• [Try it] Extract every record, exactly as written, and ignore the pictures.

• [Data shown]
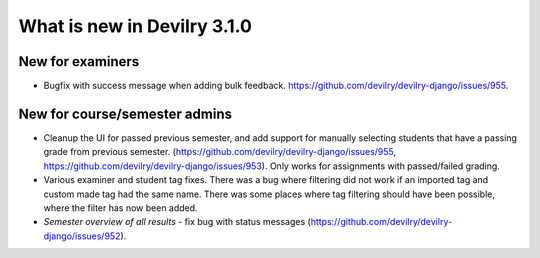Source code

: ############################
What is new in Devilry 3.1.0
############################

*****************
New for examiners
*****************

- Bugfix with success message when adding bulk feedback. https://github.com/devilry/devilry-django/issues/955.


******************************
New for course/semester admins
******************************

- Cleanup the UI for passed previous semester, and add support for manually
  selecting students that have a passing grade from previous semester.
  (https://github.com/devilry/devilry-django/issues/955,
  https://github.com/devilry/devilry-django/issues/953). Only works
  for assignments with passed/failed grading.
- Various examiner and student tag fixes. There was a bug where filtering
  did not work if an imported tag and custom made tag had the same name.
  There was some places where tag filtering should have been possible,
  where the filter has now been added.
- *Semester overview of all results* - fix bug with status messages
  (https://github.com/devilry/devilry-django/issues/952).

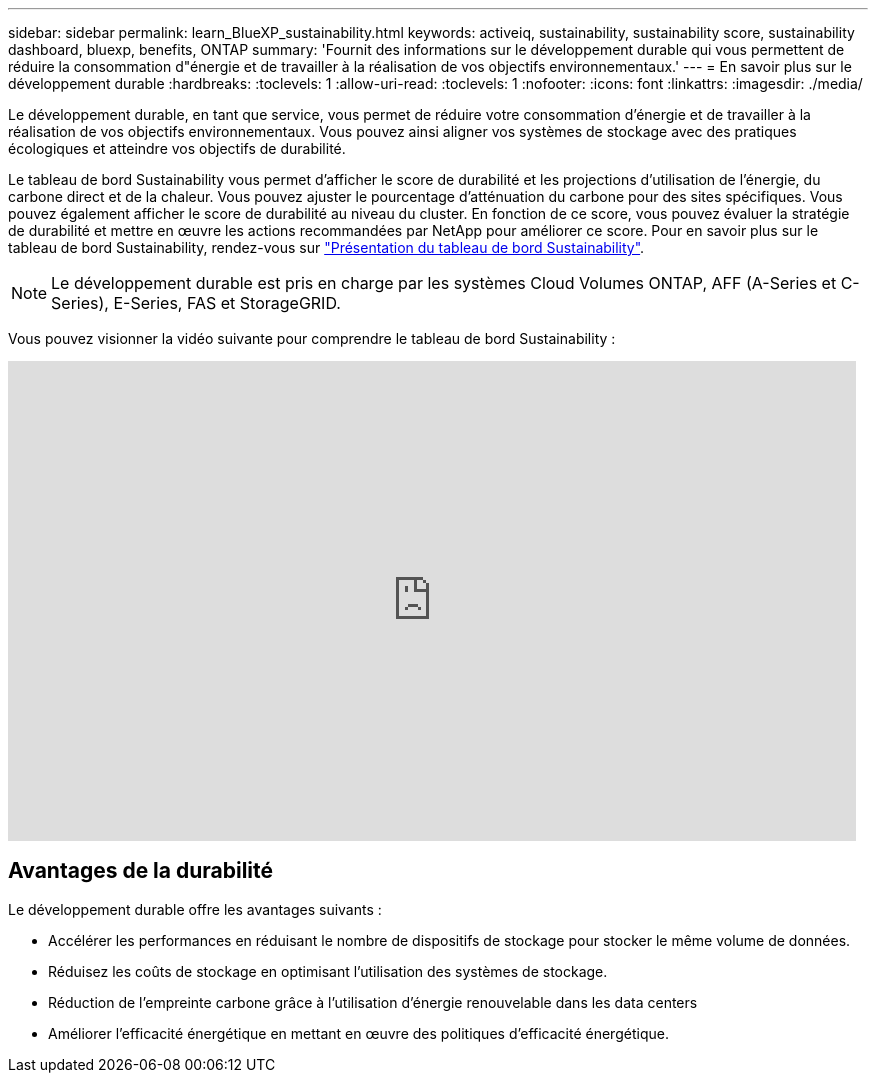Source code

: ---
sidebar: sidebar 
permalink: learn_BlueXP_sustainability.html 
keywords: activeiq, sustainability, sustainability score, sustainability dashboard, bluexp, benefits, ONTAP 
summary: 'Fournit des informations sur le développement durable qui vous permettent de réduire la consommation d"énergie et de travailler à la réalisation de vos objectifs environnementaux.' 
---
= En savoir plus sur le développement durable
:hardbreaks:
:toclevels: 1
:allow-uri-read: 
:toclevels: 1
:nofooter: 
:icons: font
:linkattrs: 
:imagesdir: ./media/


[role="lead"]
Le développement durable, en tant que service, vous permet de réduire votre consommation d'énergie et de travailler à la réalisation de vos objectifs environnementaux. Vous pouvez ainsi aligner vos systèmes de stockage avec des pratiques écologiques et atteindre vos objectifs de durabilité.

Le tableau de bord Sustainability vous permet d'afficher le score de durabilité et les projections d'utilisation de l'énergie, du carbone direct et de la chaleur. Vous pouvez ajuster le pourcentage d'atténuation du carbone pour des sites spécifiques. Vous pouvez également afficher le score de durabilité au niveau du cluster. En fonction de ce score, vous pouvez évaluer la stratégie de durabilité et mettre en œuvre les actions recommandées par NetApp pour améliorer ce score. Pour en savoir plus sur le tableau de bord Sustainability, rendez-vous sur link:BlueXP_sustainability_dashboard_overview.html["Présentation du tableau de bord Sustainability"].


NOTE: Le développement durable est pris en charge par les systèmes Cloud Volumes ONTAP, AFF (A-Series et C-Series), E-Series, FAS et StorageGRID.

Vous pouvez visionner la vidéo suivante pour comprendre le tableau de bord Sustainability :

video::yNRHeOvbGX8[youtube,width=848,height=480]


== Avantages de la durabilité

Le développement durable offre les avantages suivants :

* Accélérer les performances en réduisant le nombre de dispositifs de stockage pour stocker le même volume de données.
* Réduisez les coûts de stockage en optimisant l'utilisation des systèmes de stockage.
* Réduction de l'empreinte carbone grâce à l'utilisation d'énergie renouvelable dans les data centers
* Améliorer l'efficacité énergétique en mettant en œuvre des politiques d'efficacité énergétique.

• [Written response]
Source code

: ############################
What is new in Devilry 3.1.0
############################

*****************
New for examiners
*****************

- Bugfix with success message when adding bulk feedback. https://github.com/devilry/devilry-django/issues/955.


******************************
New for course/semester admins
******************************

- Cleanup the UI for passed previous semester, and add support for manually
  selecting students that have a passing grade from previous semester.
  (https://github.com/devilry/devilry-django/issues/955,
  https://github.com/devilry/devilry-django/issues/953). Only works
  for assignments with passed/failed grading.
- Various examiner and student tag fixes. There was a bug where filtering
  did not work if an imported tag and custom made tag had the same name.
  There was some places where tag filtering should have been possible,
  where the filter has now been added.
- *Semester overview of all results* - fix bug with status messages
  (https://github.com/devilry/devilry-django/issues/952).

Source code

: ---
sidebar: sidebar 
permalink: learn_BlueXP_sustainability.html 
keywords: activeiq, sustainability, sustainability score, sustainability dashboard, bluexp, benefits, ONTAP 
summary: 'Fournit des informations sur le développement durable qui vous permettent de réduire la consommation d"énergie et de travailler à la réalisation de vos objectifs environnementaux.' 
---
= En savoir plus sur le développement durable
:hardbreaks:
:toclevels: 1
:allow-uri-read: 
:toclevels: 1
:nofooter: 
:icons: font
:linkattrs: 
:imagesdir: ./media/


[role="lead"]
Le développement durable, en tant que service, vous permet de réduire votre consommation d'énergie et de travailler à la réalisation de vos objectifs environnementaux. Vous pouvez ainsi aligner vos systèmes de stockage avec des pratiques écologiques et atteindre vos objectifs de durabilité.

Le tableau de bord Sustainability vous permet d'afficher le score de durabilité et les projections d'utilisation de l'énergie, du carbone direct et de la chaleur. Vous pouvez ajuster le pourcentage d'atténuation du carbone pour des sites spécifiques. Vous pouvez également afficher le score de durabilité au niveau du cluster. En fonction de ce score, vous pouvez évaluer la stratégie de durabilité et mettre en œuvre les actions recommandées par NetApp pour améliorer ce score. Pour en savoir plus sur le tableau de bord Sustainability, rendez-vous sur link:BlueXP_sustainability_dashboard_overview.html["Présentation du tableau de bord Sustainability"].


NOTE: Le développement durable est pris en charge par les systèmes Cloud Volumes ONTAP, AFF (A-Series et C-Series), E-Series, FAS et StorageGRID.

Vous pouvez visionner la vidéo suivante pour comprendre le tableau de bord Sustainability :

video::yNRHeOvbGX8[youtube,width=848,height=480]


== Avantages de la durabilité

Le développement durable offre les avantages suivants :

* Accélérer les performances en réduisant le nombre de dispositifs de stockage pour stocker le même volume de données.
* Réduisez les coûts de stockage en optimisant l'utilisation des systèmes de stockage.
* Réduction de l'empreinte carbone grâce à l'utilisation d'énergie renouvelable dans les data centers
* Améliorer l'efficacité énergétique en mettant en œuvre des politiques d'efficacité énergétique.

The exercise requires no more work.